Task instructions
Down to the last line, restate the records word for word, but not the pictures.

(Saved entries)
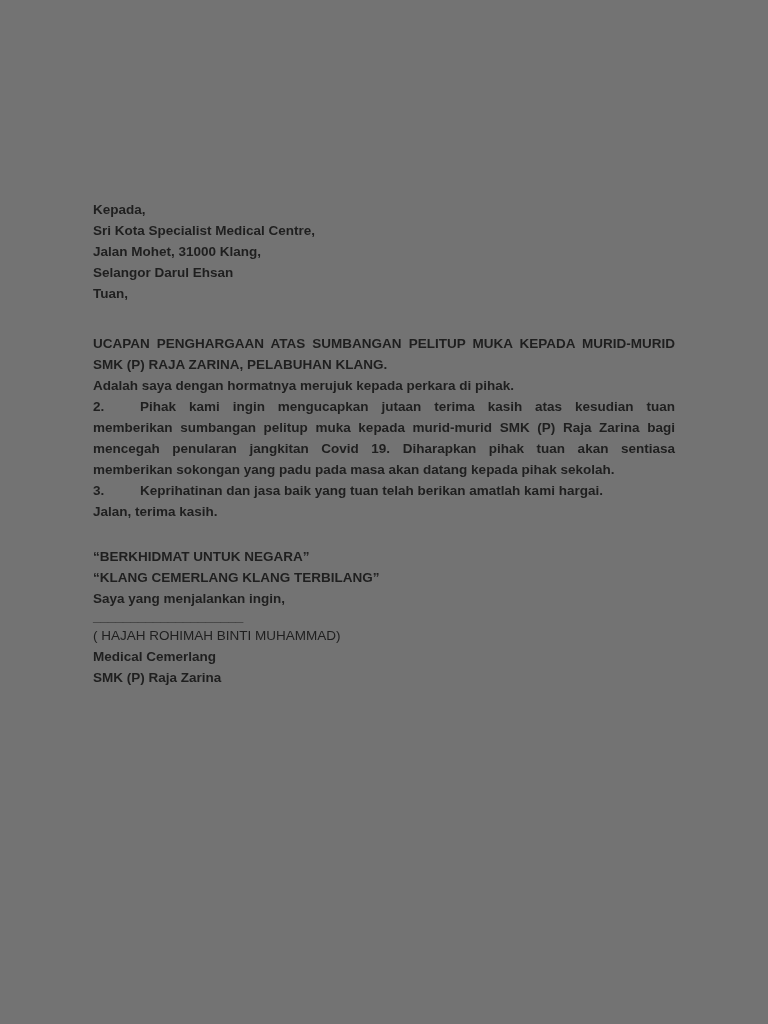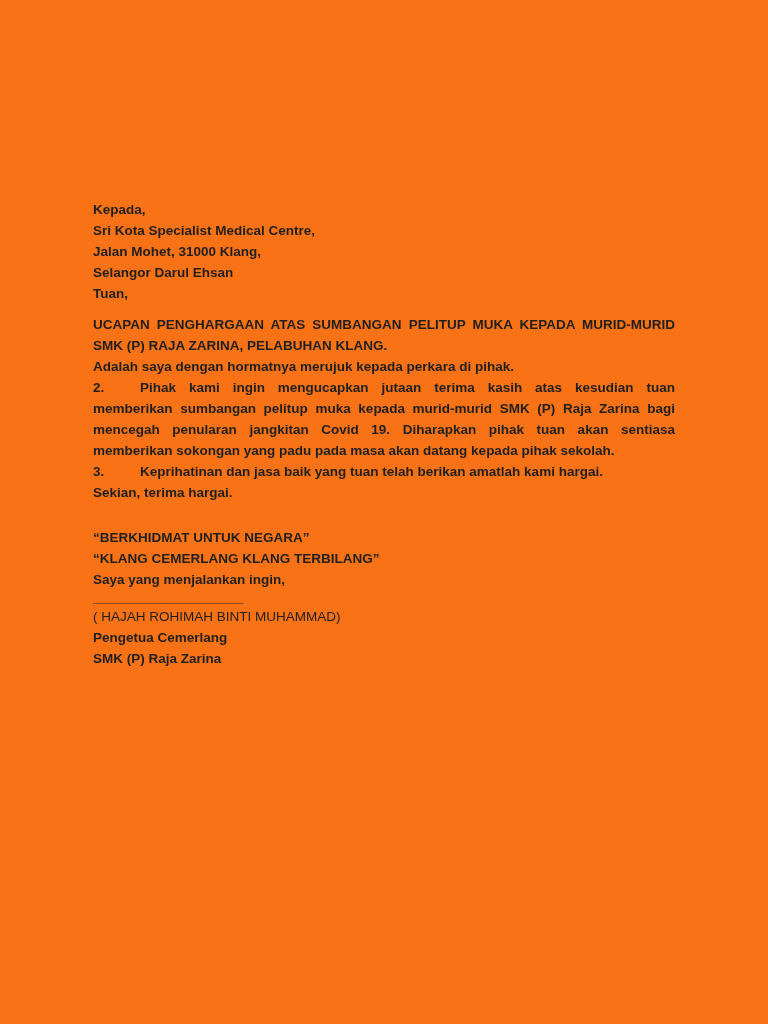--- a/index.html
+++ b/index.html
@@ -14,7 +14,7 @@
       margin: 0 auto;
       box-sizing: border-box;
       padding: 199px 93px 12px 93px;
-      background: #f97316;
+      background: #737373;
       color: #1f1f1f;
       font-family: "Liberation Sans", "DejaVu Sans", sans-serif;
       font-size: 13.5px;

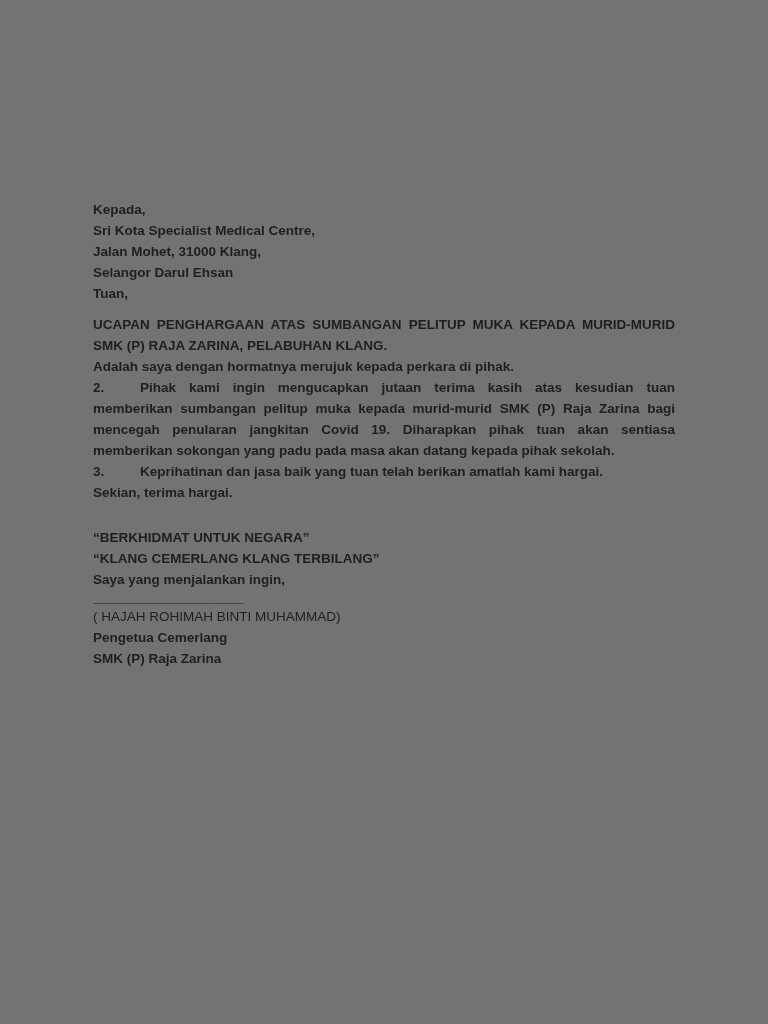--- a/index.html
+++ b/index.html
@@ -24,7 +24,7 @@
     .page p { margin: 0; padding: 0; }
 
     .salutation   { margin-top: 23px; }
-    .subject      { margin-top: 10px; }
+    .subject      { margin-top: 29px; }
     .subject-l1   { text-align: justify; text-align-last: justify; }
     .p-intro      { margin-top: 21px; }
     .p-num        { margin-top: 20px; text-align: justify; }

Your solution
--- a/index.html
+++ b/index.html
@@ -14,7 +14,7 @@
       margin: 0 auto;
       box-sizing: border-box;
       padding: 199px 93px 12px 93px;
-      background: #f97316;
+      background: #737373;
       color: #1f1f1f;
       font-family: "Liberation Sans", "DejaVu Sans", sans-serif;
       font-size: 13.5px;

--- a/index.html
+++ b/index.html
@@ -24,7 +24,7 @@
     .page p { margin: 0; padding: 0; }
 
     .salutation   { margin-top: 23px; }
-    .subject      { margin-top: 10px; }
+    .subject      { margin-top: 29px; }
     .subject-l1   { text-align: justify; text-align-last: justify; }
     .p-intro      { margin-top: 21px; }
     .p-num        { margin-top: 20px; text-align: justify; }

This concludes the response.